A method which uses only base R and seems relatively straightforward could look like:
# ensure that ActivityType is a factor
dt$ActivityType <- factor(dt$ActivityType)
# convert character dates to Date types
dt$ActivityDate <- as.Date(dt$ActivityDate, "%m/%d/%Y")
# ensure that dt is ordered by Name and ActivityDate
dt <- dt[order(dt$Name, dt$ActivityDate),]
# for each ActivityDate and Name, count the number of instances within a 21 day window for each ActivityType
dt <- cbind(dt, t(sapply(split(dt, list(dt$ActivityDate, dt$Name)),
FUN=function(y) { z= (dt$Name == y$Name & dt$ActivityDate <= y$ActivityDate & dt$ActivityDate > (y$ActivityDate -21));
sapply(levels(dt$ActivityType), FUN=function(x) sum(z & dt$ActivityType == x )) } )) )
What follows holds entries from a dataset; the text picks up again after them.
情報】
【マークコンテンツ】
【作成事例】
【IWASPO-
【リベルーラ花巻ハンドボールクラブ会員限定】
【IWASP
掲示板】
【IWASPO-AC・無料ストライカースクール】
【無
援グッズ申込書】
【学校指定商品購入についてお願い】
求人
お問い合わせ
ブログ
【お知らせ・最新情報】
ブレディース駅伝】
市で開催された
This version is somewhat faster and a bit simpler than the previous version.
EXPLANATION
I'll try to answer your question by going through the steps in the last statement although this makes the answer a bit long. I thought of dt in your problem as providing two sets of overlappoing data. First the Name and ActivityDates columns provide the set of names and dates for which results are required. Second the Name, ActivityDates, and ActivityTypes columns provide the data for computing the results. So, the code does the following
sapply with split sets up the loop over all Name-ActvityDates pairs. In ths case, split breaks dt into a list where each element of the list is a data frame containing a row of dt. The code uses sapply-split since it passes the row as a data frame with all columns to its FUN argument. Rather than use a named function from an R package, the code defines a function using the usual function definition format i.e. function(argument) { statements using arguments }. In this case, the function has no name and is called an anonymous function.
- Now that we have set up the loop over
Name-AcivityDates pairs, we will think of dt in the second way described above, as the source of data used to compute the results required for each row of dt. The function function(y) where y is the name of the argument for this function does this. The first statement in function(y) identifies all rows of dt which match the Name and the ActivityDate range of the input row y (a single-row data frame) where y$Name is the Name column and y$ActivityDate is the ActivityDate for the ActivityDate range we are trying to match. The results of this matching process are stored in z as a logical vector where a value of TRUE in the i-th element of z indicates that the i-th row of dt matches y while a value of FALSE means no match. z may contain matches for multiple values of ActivityType but it's important for the performance of the code that finding the rows of dt which match range defined by ActivityDates only be done once per row of dt.
- The second statement of
function(y) counts the number of matches in z for each value of ActivityType. sapply loops over the unique values of ActivityType (e.g. Email and webinar), passes each value to the anonymous function function(x), finds the rows in dt which match x, and forms a logical vector with z containing only the matches for that Name, AcivityType, and range of dates. z is available to function(x) since it was defined in function(y), the parent environment of function(x). sum acting on a logical vector counts the number of TRUE elements which gives the counts reported in the results.
sapply returns a matrix with ActivityType as rows and Name-ActivityDates as columns so t is used to form the transpose which is then bound to dt using cbind.
I tried to make the code have good performance and be comprehensible. If futher performance improvements are needed, the base R code can be made a bit faster or this approach could be moved to use either dplyr or data.table which might also help. Let me know if you have any more questions.